_Exercises_
A: Using the text on enforcing statement order in C++, decide whether each statement agrees with it. Answer yes or no for each, and quote the exact words from the text that decide it.
(i) The writer works as a developer on the LLVM and Clang compilers.
(ii) Converting a 32-bit unsigned integer to a 64-bit unsigned integer takes non-zero time on x86-64.
(iii) The writer says compilers have good mechanisms for modeling timing as observable while leaving everything else unobservable.
B: Carry on the text on enforcing statement order in C++, beginning right after its last sentence.

_Selected text_
----------------------------------------
Enforcing Statement Order in C++

Enforcing statement order in C++

I'd like to try to provide a somewhat more comprehensive answer after this was discussed with the C++ standards committee. In addition to being a member of the C++ committee, I'm also a developer on the LLVM and Clang compilers.

Fundamentally, there is no way to use a barrier or some operation in the sequence to achieve these transformations. The fundamental problem is that the operational semantics of something like an integer addition are totally known to the implementation. It can simulate them, it knows they cannot be observed by correct programs, and is always free to move them around.

We could try to prevent this, but it would have extremely negative results and would ultimately fail.

First, the only way to prevent this in the compiler is to tell it that all of these basic operations are observable. The problem is that this then would preclude the overwhelming majority of compiler optimizations. Inside the compiler, we have essentially no good mechanisms to model that the timing is observable but nothing else. We don't even have a good model of what operations take time. As an example, does converting a 32-bit unsigned integer to a 64-bit unsigned integer take time? It takes zero time on x86-64, but on other architectures it takes non-zero time. There is no generically correct answer here.
----------------------------------------
_Material_
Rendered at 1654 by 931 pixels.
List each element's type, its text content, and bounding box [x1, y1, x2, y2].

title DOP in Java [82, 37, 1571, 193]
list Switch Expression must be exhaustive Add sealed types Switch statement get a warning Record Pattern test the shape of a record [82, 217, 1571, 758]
----------------------------------------
_Responses by task_
A:
(i) Yes: "I'm also a developer on the LLVM and Clang compilers."
(ii) No: "It takes zero time on x86-64, but on other architectures it takes non-zero time."
(iii) No: "we have essentially no good mechanisms to model that the timing is observable but nothing else."

B:
But even if we succeed through some heroics at preventing the compiler from reordering these operations, there is no guarantee this will be enough. Consider a valid and conforming way to execute your C++ program on an x86 machine: DynamoRIO. This is a system that dynamically evaluates the machine code of the program. One thing it can do is online optimizations, and it is even capable of speculatively executing the entire range of basic arithmetic instructions outside of the timing. And this behavior isn't unique to dynamic evaluators, the actual x86 CPU will also speculate (a much smaller number of) instructions and reorder them dynamically.

The essential realization is that the fact that arithmetic isn't observable (even at the timing level) is something that permeates the layers of the computer. It is true for the compiler, the runtime, and often even the hardware. Forcing it to be observable would both dramatically constrain the compiler, but it would also dramatically constrain the hardware.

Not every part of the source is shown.